28|SQL – Big Money Budget

BYU Student Author: @Alex_Garrett
Reviewers: @Marco, @DylanKing, @Spencer
Estimated Time to Solve: 40 Minutes

We provide the solution to this challenge using:

  • SQL (Microsoft Access)

Need a program? Click here.

Overview
PANIC! COVID-19 has been difficult for the audit firm because so much of your work used to be done at the client site. Additionally, travel restrictions and client withdrawal have made it even more challenging.
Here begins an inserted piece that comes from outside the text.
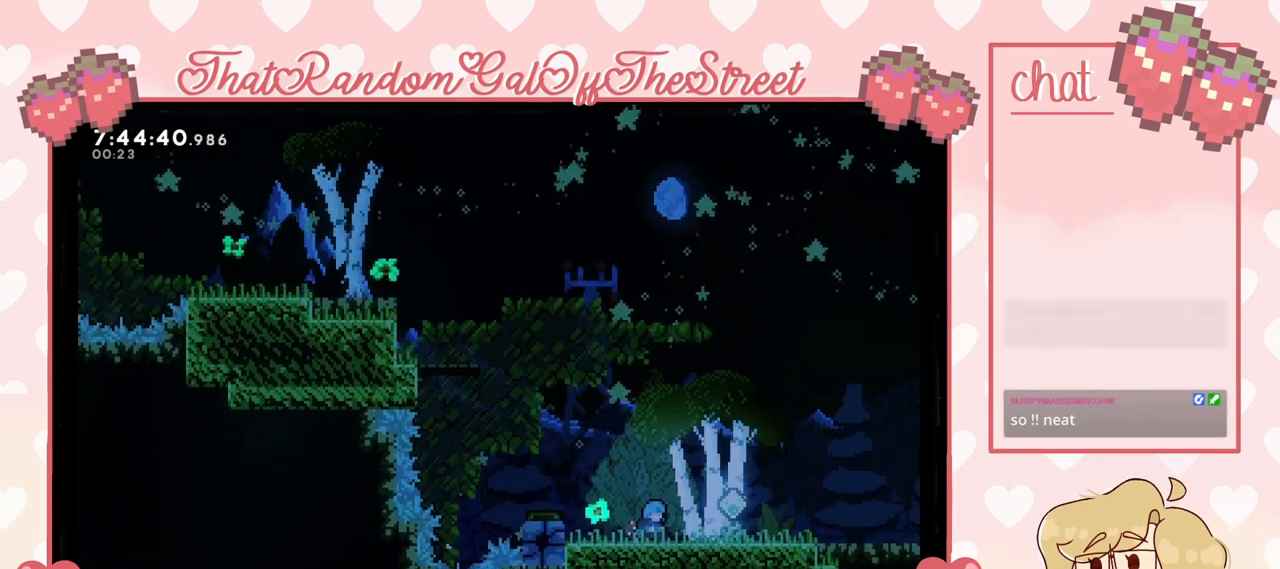
{"buttons": [], "left_stick": "right", "right_stick": "center", "events": [[467, "left_stick", "right"]]}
Your manager is unsure of the firm’s future if COVID continues to disrupt its operations.

The budget for 2020 travel expenditures has been adjusted to reflect these changes, but your manager suspects that employees have been using the firm’s funds to vacation while “working from home.” While it is not the end of the year, you are tasked to investigate budget discrepancies in order to identify areas that require further investigation. Your manager shares with you the “Expense Database” which has expense data since the firm’s inception. Read the data dictionary to understand how the database is organized before running queries.

Instructions
This challenge focuses on manually typing SQL statements to retrieve the desired data. Query Design can also be used to solve this challenge, but it’s extremely helpful to be able to read SQL statements and know what is happening. I recommend manually typing the SQL statements before using Query Design. Click here for a quick video on how to get your SQL statements started.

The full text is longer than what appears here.